Art Loans Offer the Best of Both Worlds
It’s no surprise to any art lover that art can be a significant investment. According to a 2016 report by consultancy firm Knight Frank, more investors are allocating resources to the “collectibles” category, which includes art. However, creating liquidity can be a concern for many collectors. Art is a store of value— an asset that can be enjoyed and monetized. The question now becomes, how can you best access your art equity? In other terms, how do you turn your art into readily available dollars?

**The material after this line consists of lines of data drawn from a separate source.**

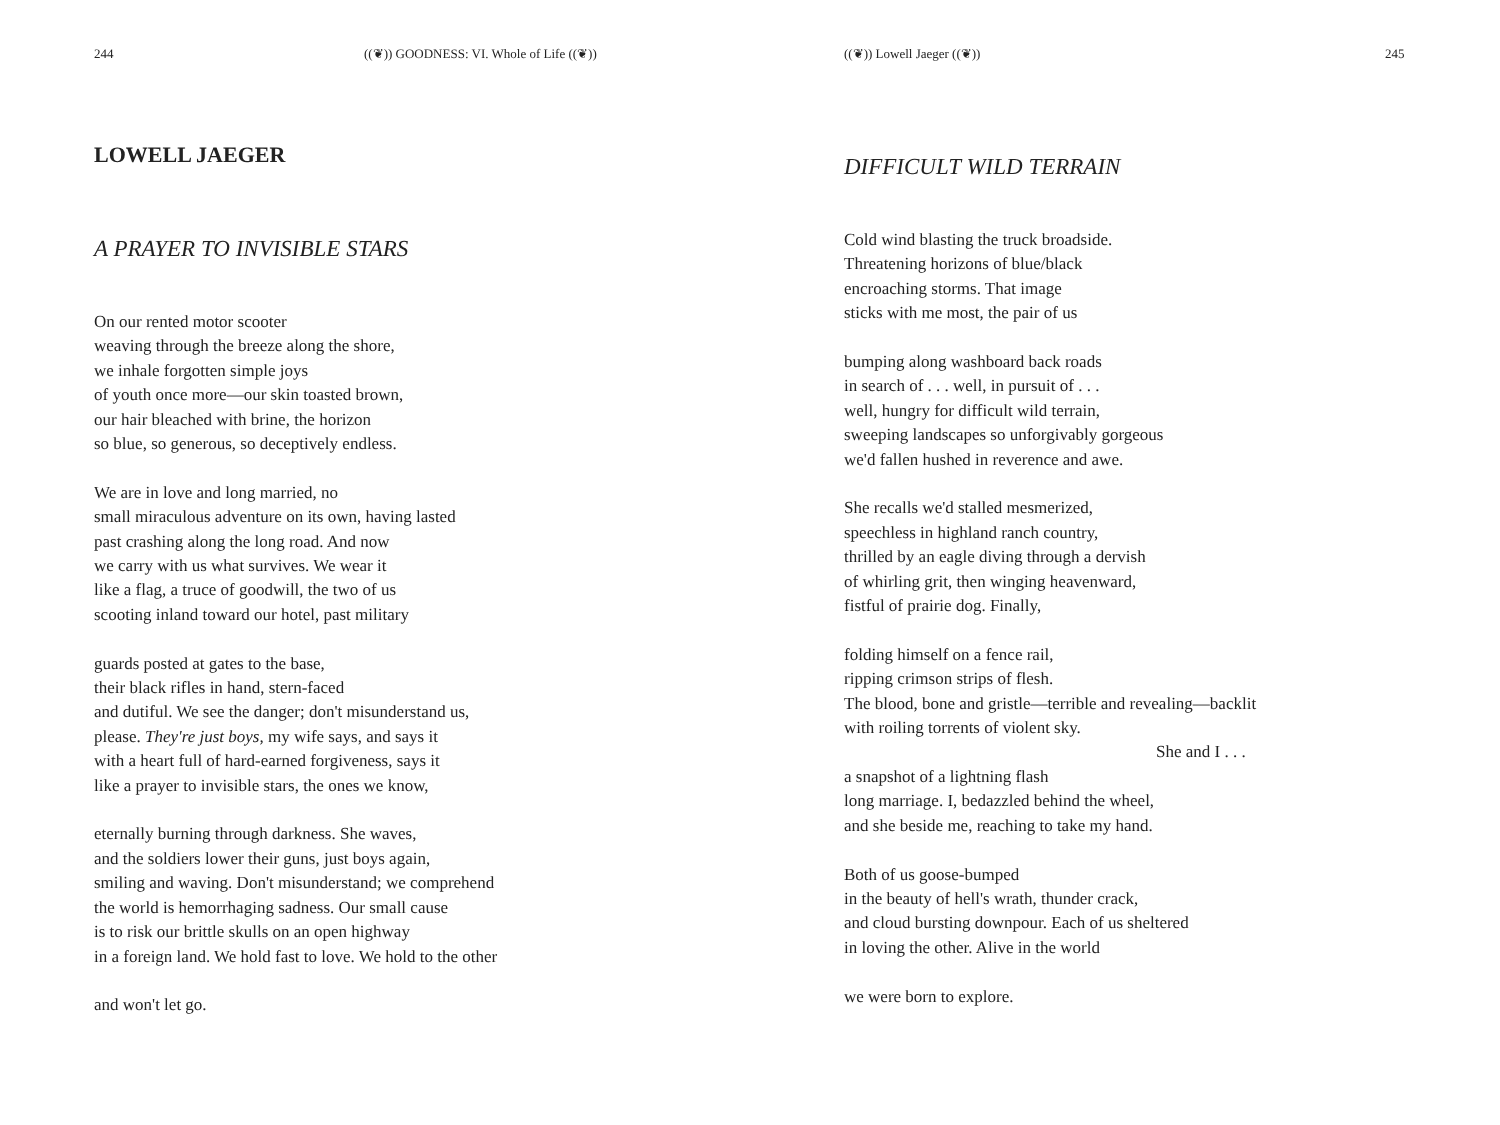244 ((❦)) GOODNESS: VI. Whole of Life ((❦))
LOWELL JAEGER
A PRAYER TO INVISIBLE STARS
On our rented motor scooter
weaving through the breeze along the shore,
we inhale forgotten simple joys
of youth once more—our skin toasted brown,
our hair bleached with brine, the horizon
so blue, so generous, so deceptively endless.
We are in love and long married, no
small miraculous adventure on its own, having lasted
past crashing along the long road. And now
we carry with us what survives. We wear it
like a flag, a truce of goodwill, the two of us
scooting inland toward our hotel, past military
guards posted at gates to the base,
their black rifles in hand, stern-faced
and dutiful. We see the danger; don't misunderstand us,
please. They're just boys, my wife says, and says it
with a heart full of hard-earned forgiveness, says it
like a prayer to invisible stars, the ones we know,
eternally burning through darkness. She waves,
and the soldiers lower their guns, just boys again,
smiling and waving. Don't misunderstand; we comprehend
the world is hemorrhaging sadness. Our small cause
is to risk our brittle skulls on an open highway
in a foreign land. We hold fast to love. We hold to the other
and won't let go.
((❦)) Lowell Jaeger ((❦)) 245
DIFFICULT WILD TERRAIN
Cold wind blasting the truck broadside.
Threatening horizons of blue/black
encroaching storms. That image
sticks with me most, the pair of us
bumping along washboard back roads
in search of . . . well, in pursuit of . . .
well, hungry for difficult wild terrain,
sweeping landscapes so unforgivably gorgeous
we'd fallen hushed in reverence and awe.
She recalls we'd stalled mesmerized,
speechless in highland ranch country,
thrilled by an eagle diving through a dervish
of whirling grit, then winging heavenward,
fistful of prairie dog. Finally,
folding himself on a fence rail,
ripping crimson strips of flesh.
The blood, bone and gristle—terrible and revealing—backlit
with roiling torrents of violent sky.
She and I . . .
a snapshot of a lightning flash
long marriage. I, bedazzled behind the wheel,
and she beside me, reaching to take my hand.
Both of us goose-bumped
in the beauty of hell's wrath, thunder crack,
and cloud bursting downpour. Each of us sheltered
in loving the other. Alive in the world
we were born to explore.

Until recently, if you required a measure of liquidity, you had to sell works of art. The art market is not liquid on a daily basis and values may fluctuate widely depending on supply, demand and trends. Transaction costs can be high and if the work has appreciated, tax is also a consideration.
Now, for the first time in Canada, there is an alternative option to selling work should a collector desire liquidity. LONO Fine Asset Lending offers loans based on the value of works of art. If you have a piece that you don’t want to part with, LONO will offer you up to 50% of the appraised value of the work. Loans can be termed on 12, 18 or 24-month periods, and the interest rates are typically 1.5–1.85% per month for smaller loans. These rates are less than the credit card rates, and the rates decline for larger loans.
Art loans are relatively new in Canada. In the US and Europe, several banks and smaller lenders offer a range of lending options to allow clients to borrow against their art collections. What’s particularly notable about LONO’S approach, in contrast to some of the larger international banks, is that LONO secures the loan against the art itself. If you do wish to sell your work, LONO also provides Pre-sale Loans so you can receive funds upfront while you wait for the right price. LONO requires a minimum artwork valuation of $20,000 and loans at a maximum of $1,000,000.
For those who meet the criteria, LONO offers a welcome solution to a long standing problem: retaining the work of art that you love and accessing the cash value in the short term. Perhaps it’s even an answer to a much older adage: having your cake, and eating it, too.